» WHAT THE EXERCISE ASKS:
Count how many lines in the items below contain the word "perspectives". Give only the number.

» Page-level text extractions:
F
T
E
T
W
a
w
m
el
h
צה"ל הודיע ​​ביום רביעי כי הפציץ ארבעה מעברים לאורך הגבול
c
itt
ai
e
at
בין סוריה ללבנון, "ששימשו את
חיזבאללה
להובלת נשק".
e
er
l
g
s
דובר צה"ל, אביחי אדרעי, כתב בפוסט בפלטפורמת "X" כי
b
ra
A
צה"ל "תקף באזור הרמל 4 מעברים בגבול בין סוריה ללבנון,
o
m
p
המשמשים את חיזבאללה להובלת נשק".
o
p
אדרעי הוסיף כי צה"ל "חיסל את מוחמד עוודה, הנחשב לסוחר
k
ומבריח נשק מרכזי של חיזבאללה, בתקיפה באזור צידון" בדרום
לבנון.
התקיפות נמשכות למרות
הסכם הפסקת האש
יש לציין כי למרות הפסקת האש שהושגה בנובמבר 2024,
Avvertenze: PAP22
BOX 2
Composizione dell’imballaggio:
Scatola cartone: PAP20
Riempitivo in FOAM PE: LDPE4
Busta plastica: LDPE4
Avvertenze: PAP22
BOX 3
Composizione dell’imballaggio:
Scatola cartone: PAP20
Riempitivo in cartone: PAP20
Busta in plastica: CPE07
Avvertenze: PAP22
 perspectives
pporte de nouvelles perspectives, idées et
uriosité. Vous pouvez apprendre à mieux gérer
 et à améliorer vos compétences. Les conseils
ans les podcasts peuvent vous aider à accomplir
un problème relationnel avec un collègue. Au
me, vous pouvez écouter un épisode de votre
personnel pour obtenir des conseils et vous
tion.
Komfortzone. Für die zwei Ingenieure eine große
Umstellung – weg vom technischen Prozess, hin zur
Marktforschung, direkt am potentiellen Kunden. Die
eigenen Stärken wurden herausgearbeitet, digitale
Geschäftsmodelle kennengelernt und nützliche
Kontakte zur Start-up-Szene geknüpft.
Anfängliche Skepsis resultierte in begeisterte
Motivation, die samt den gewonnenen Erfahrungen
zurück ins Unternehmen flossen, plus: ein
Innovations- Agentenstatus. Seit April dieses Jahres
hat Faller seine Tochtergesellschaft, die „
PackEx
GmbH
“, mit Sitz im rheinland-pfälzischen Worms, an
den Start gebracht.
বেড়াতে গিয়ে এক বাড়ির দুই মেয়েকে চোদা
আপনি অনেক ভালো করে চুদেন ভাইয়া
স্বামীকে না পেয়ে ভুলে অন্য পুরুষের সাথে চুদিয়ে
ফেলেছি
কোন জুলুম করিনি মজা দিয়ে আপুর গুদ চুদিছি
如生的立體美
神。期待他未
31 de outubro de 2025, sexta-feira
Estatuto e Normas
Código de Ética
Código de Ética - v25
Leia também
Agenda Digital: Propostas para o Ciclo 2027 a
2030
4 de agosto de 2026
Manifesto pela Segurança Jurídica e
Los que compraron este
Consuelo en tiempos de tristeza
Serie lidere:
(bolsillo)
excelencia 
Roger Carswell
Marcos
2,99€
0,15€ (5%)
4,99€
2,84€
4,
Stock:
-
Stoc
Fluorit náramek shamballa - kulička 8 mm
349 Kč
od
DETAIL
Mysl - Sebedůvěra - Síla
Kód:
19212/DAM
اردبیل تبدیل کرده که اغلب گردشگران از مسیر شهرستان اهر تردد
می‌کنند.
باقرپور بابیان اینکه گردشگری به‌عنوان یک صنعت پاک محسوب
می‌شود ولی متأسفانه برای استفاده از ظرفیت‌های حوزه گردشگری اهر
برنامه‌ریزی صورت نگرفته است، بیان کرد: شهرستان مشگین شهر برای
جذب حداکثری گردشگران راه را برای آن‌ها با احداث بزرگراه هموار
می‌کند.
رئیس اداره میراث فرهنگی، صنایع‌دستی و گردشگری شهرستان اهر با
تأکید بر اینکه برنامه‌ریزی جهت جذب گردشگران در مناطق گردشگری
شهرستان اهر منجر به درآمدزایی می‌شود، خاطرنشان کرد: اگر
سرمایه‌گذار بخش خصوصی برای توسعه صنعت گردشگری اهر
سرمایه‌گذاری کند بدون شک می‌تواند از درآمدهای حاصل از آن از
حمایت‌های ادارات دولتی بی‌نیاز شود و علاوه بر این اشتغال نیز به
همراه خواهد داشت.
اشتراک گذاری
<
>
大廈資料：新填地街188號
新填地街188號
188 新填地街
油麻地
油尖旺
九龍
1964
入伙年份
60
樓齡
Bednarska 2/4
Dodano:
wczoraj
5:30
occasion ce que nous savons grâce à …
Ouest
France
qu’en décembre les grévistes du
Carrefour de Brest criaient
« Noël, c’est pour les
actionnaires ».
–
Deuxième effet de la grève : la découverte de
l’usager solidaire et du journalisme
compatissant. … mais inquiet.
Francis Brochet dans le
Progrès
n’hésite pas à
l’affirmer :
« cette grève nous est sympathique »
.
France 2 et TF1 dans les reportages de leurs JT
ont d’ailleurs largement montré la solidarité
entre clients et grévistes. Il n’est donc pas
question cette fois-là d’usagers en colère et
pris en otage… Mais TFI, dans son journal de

» EXERCISE RESULT:
2